Some people are worried about getting huge from weight lifting, but it is actually really hard to bulk up like that. At least for most people. Also, you can work out smart by doing “more repetitions using lighter weights and taking less rest” rather than just doing a few reps with really heavy weights.
How much weight should you use? “whatever weight you use, you should be unable to lift it again when you complete the set.” It seems that many people at the gym (especially women) don’t head this rule and don’t lift enough weight to get the benefits of strength training.
If you plan three sets of 10 reps and you successfully complete them, increase the weight slightly next time so that you’re unable to complete the final one or two reps. New research by Stuart Phillips at McMaster University suggests that reaching failure is the most important factor in building muscle—even more important than how heavy the weights are or how many reps you do. His study found that volunteers lifting at 30 percent 1RM synthesized just as much muscle protein as volunteers lifting at 90 percent 1RM, as long as they lifted to failure.
The book goes into details about working on building power (like you would need for various sports) vs. strength, free weights vs. machines, avoiding injury, diet, dealing with injuries, etc. I won’t go into all that here, but there are four things I want to add.
First, strength training is great for anyone dealing with long term chronic pain. “Those lifting four days a week decreased pain by 28 percent, compared with 18 percent for three days a week and 14 percent for two days a week.”
Second, if you aren’t a professional body builder, you probably don’t need protein powder.
there is reasonable evidence that 1.1 g/kg [of protein] is appropriate for serious endurance athletes and 1.3 g/kg for serious strength athletes. (One g/kg is equivalent to about 1.6 ounces of protein for each 100 pounds of body weight.) Even those amounts are below the 1.6 g/kg that average North Americans tend to eat daily when their diet is unrestricted, Tarnopolsky says. That means an ordinary, balanced diet should easily meet your needs—unless you’re restricting calories to lose weight.

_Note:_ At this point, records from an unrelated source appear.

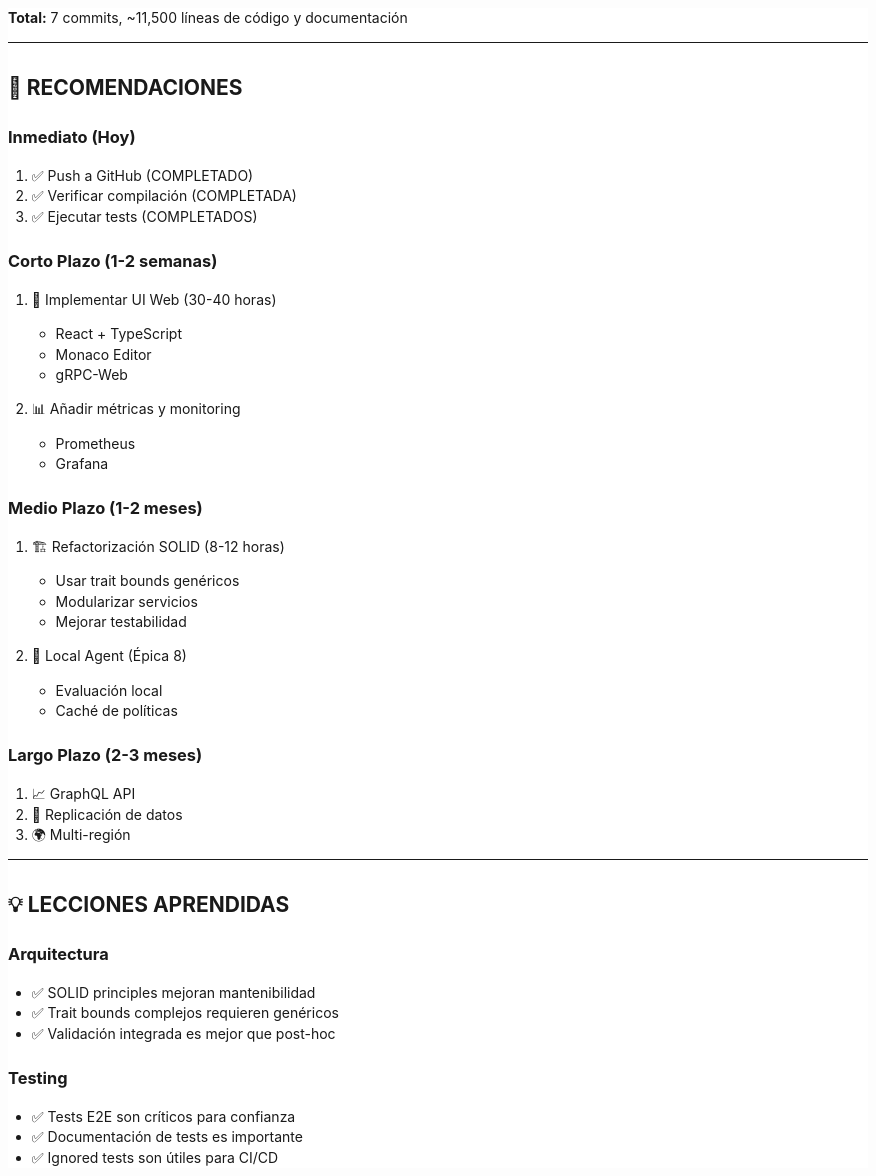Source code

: **Total:** 7 commits, ~11,500 líneas de código y documentación

---

## 🎯 RECOMENDACIONES

### Inmediato (Hoy)
1. ✅ Push a GitHub (COMPLETADO)
2. ✅ Verificar compilación (COMPLETADA)
3. ✅ Ejecutar tests (COMPLETADOS)

### Corto Plazo (1-2 semanas)
1. 🎨 Implementar UI Web (30-40 horas)
   - React + TypeScript
   - Monaco Editor
   - gRPC-Web

2. 📊 Añadir métricas y monitoring
   - Prometheus
   - Grafana

### Medio Plazo (1-2 meses)
1. 🏗️ Refactorización SOLID (8-12 horas)
   - Usar trait bounds genéricos
   - Modularizar servicios
   - Mejorar testabilidad

2. 🚀 Local Agent (Épica 8)
   - Evaluación local
   - Caché de políticas

### Largo Plazo (2-3 meses)
1. 📈 GraphQL API
2. 🔄 Replicación de datos
3. 🌍 Multi-región

---

## 💡 LECCIONES APRENDIDAS

### Arquitectura
- ✅ SOLID principles mejoran mantenibilidad
- ✅ Trait bounds complejos requieren genéricos
- ✅ Validación integrada es mejor que post-hoc

### Testing
- ✅ Tests E2E son críticos para confianza
- ✅ Documentación de tests es importante
- ✅ Ignored tests son útiles para CI/CD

But it is good to get some of that protein “within about an hour of finishing your workout.”
Third, warming up with a “gentle jog” (or dynamic stretches) is better than doing static stretches before a workout. Doing that can actually increase your risk of injury.
And finally, “For the average person working out at the gym for an hour or less at a time, there’s no need to drink anything other than water.” In other words, don’t bother with sports drinks.
I’ve been taking classes from a trainer who has shown me how to use the equipment properly and helped me come up with a routine that matches my own fitness goals. I also continue to do yoga. Basically, I try to do something every day, but vary my workouts so as not to overdo any particular exercise. I alternate between focusing on strength, cardio, and yoga. At least one day a week I do some more “gentle” yoga to help my muscles recover.
I think the most important thing is to find a routine that you can keep up even when you’re busy. It is easier to build new habits on vacation, and my goal now is to try to keep this up during the school year. The book suggests that if you are traveling or busy it is better to do something than nothing. Even a 7 minute workout is a lot better than doing nothing. I feel so much better now than I did a year ago, so I’m pretty motivated to keep to my routine.